** BEGIN **

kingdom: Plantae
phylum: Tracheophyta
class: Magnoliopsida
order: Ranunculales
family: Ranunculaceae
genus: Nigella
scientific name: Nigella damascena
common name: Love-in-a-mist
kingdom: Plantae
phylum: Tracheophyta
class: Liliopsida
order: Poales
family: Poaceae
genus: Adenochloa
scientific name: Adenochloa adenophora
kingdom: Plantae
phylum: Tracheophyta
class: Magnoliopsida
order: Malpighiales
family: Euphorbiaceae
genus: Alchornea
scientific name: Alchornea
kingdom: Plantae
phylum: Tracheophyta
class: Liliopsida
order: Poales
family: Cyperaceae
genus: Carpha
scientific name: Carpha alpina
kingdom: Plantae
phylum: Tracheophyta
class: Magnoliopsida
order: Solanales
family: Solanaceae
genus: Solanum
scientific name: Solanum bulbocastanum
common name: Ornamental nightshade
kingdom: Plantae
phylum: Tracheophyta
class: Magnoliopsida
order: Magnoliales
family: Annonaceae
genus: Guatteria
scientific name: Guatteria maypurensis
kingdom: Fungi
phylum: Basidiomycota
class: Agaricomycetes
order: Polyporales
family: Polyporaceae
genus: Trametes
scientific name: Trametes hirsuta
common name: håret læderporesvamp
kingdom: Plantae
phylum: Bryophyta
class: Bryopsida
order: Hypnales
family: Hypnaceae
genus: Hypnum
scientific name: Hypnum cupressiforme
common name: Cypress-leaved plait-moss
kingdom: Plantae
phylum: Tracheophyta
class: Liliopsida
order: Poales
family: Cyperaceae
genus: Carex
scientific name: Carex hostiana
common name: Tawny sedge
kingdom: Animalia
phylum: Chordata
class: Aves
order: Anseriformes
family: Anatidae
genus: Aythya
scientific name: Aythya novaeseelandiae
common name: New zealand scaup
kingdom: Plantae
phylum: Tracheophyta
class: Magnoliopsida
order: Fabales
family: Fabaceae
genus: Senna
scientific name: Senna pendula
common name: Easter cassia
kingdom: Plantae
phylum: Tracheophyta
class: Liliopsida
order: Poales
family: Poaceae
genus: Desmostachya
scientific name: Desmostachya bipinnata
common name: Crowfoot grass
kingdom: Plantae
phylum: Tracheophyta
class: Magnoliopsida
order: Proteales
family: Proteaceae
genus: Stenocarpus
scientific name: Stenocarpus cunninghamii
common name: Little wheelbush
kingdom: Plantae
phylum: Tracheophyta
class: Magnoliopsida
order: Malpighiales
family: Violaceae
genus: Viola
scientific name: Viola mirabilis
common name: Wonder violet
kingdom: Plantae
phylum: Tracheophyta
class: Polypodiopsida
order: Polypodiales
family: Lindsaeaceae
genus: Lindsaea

** END **

**AIM OF THE EXERCISE**
Convert all the lines above into a Markdown table with the columns n and Line, one numbered row per line, skipping any blank lines.

**ANSWER BELOW**
| n | Line |
|---|---|
| 1 | kingdom: Plantae |
| 2 | phylum: Tracheophyta |
| 3 | class: Magnoliopsida |
| 4 | order: Ranunculales |
| 5 | family: Ranunculaceae |
| 6 | genus: Nigella |
| 7 | scientific name: Nigella damascena |
| 8 | common name: Love-in-a-mist |
| 9 | kingdom: Plantae |
| 10 | phylum: Tracheophyta |
| 11 | class: Liliopsida |
| 12 | order: Poales |
| 13 | family: Poaceae |
| 14 | genus: Adenochloa |
| 15 | scientific name: Adenochloa adenophora |
| 16 | kingdom: Plantae |
| 17 | phylum: Tracheophyta |
| 18 | class: Magnoliopsida |
| 19 | order: Malpighiales |
| 20 | family: Euphorbiaceae |
| 21 | genus: Alchornea |
| 22 | scientific name: Alchornea |
| 23 | kingdom: Plantae |
| 24 | phylum: Tracheophyta |
| 25 | class: Liliopsida |
| 26 | order: Poales |
| 27 | family: Cyperaceae |
| 28 | genus: Carpha |
| 29 | scientific name: Carpha alpina |
| 30 | kingdom: Plantae |
| 31 | phylum: Tracheophyta |
| 32 | class: Magnoliopsida |
| 33 | order: Solanales |
| 34 | family: Solanaceae |
| 35 | genus: Solanum |
| 36 | scientific name: Solanum bulbocastanum |
| 37 | common name: Ornamental nightshade |
| 38 | kingdom: Plantae |
| 39 | phylum: Tracheophyta |
| 40 | class: Magnoliopsida |
| 41 | order: Magnoliales |
| 42 | family: Annonaceae |
| 43 | genus: Guatteria |
| 44 | scientific name: Guatteria maypurensis |
| 45 | kingdom: Fungi |
| 46 | phylum: Basidiomycota |
| 47 | class: Agaricomycetes |
| 48 | order: Polyporales |
| 49 | family: Polyporaceae |
| 50 | genus: Trametes |
| 51 | scientific name: Trametes hirsuta |
| 52 | common name: håret læderporesvamp |
| 53 | kingdom: Plantae |
| 54 | phylum: Bryophyta |
| 55 | class: Bryopsida |
| 56 | order: Hypnales |
| 57 | family: Hypnaceae |
| 58 | genus: Hypnum |
| 59 | scientific name: Hypnum cupressiforme |
| 60 | common name: Cypress-leaved plait-moss |
| 61 | kingdom: Plantae |
| 62 | phylum: Tracheophyta |
| 63 | class: Liliopsida |
| 64 | order: Poales |
| 65 | family: Cyperaceae |
| 66 | genus: Carex |
| 67 | scientific name: Carex hostiana |
| 68 | common name: Tawny sedge |
| 69 | kingdom: Animalia |
| 70 | phylum: Chordata |
| 71 | class: Aves |
| 72 | order: Anseriformes |
| 73 | family: Anatidae |
| 74 | genus: Aythya |
| 75 | scientific name: Aythya novaeseelandiae |
| 76 | common name: New zealand scaup |
| 77 | kingdom: Plantae |
| 78 | phylum: Tracheophyta |
| 79 | class: Magnoliopsida |
| 80 | order: Fabales |
| 81 | family: Fabaceae |
| 82 | genus: Senna |
| 83 | scientific name: Senna pendula |
| 84 | common name: Easter cassia |
| 85 | kingdom: Plantae |
| 86 | phylum: Tracheophyta |
| 87 | class: Liliopsida |
| 88 | order: Poales |
| 89 | family: Poaceae |
| 90 | genus: Desmostachya |
| 91 | scientific name: Desmostachya bipinnata |
| 92 | common name: Crowfoot grass |
| 93 | kingdom: Plantae |
| 94 | phylum: Tracheophyta |
| 95 | class: Magnoliopsida |
| 96 | order: Proteales |
| 97 | family: Proteaceae |
| 98 | genus: Stenocarpus |
| 99 | scientific name: Stenocarpus cunninghamii |
| 100 | common name: Little wheelbush |
| 101 | kingdom: Plantae |
| 102 | phylum: Tracheophyta |
| 103 | class: Magnoliopsida |
| 104 | order: Malpighiales |
| 105 | family: Violaceae |
| 106 | genus: Viola |
| 107 | scientific name: Viola mirabilis |
| 108 | common name: Wonder violet |
| 109 | kingdom: Plantae |
| 110 | phylum: Tracheophyta |
| 111 | class: Polypodiopsida |
| 112 | order: Polypodiales |
| 113 | family: Lindsaeaceae |
| 114 | genus: Lindsaea |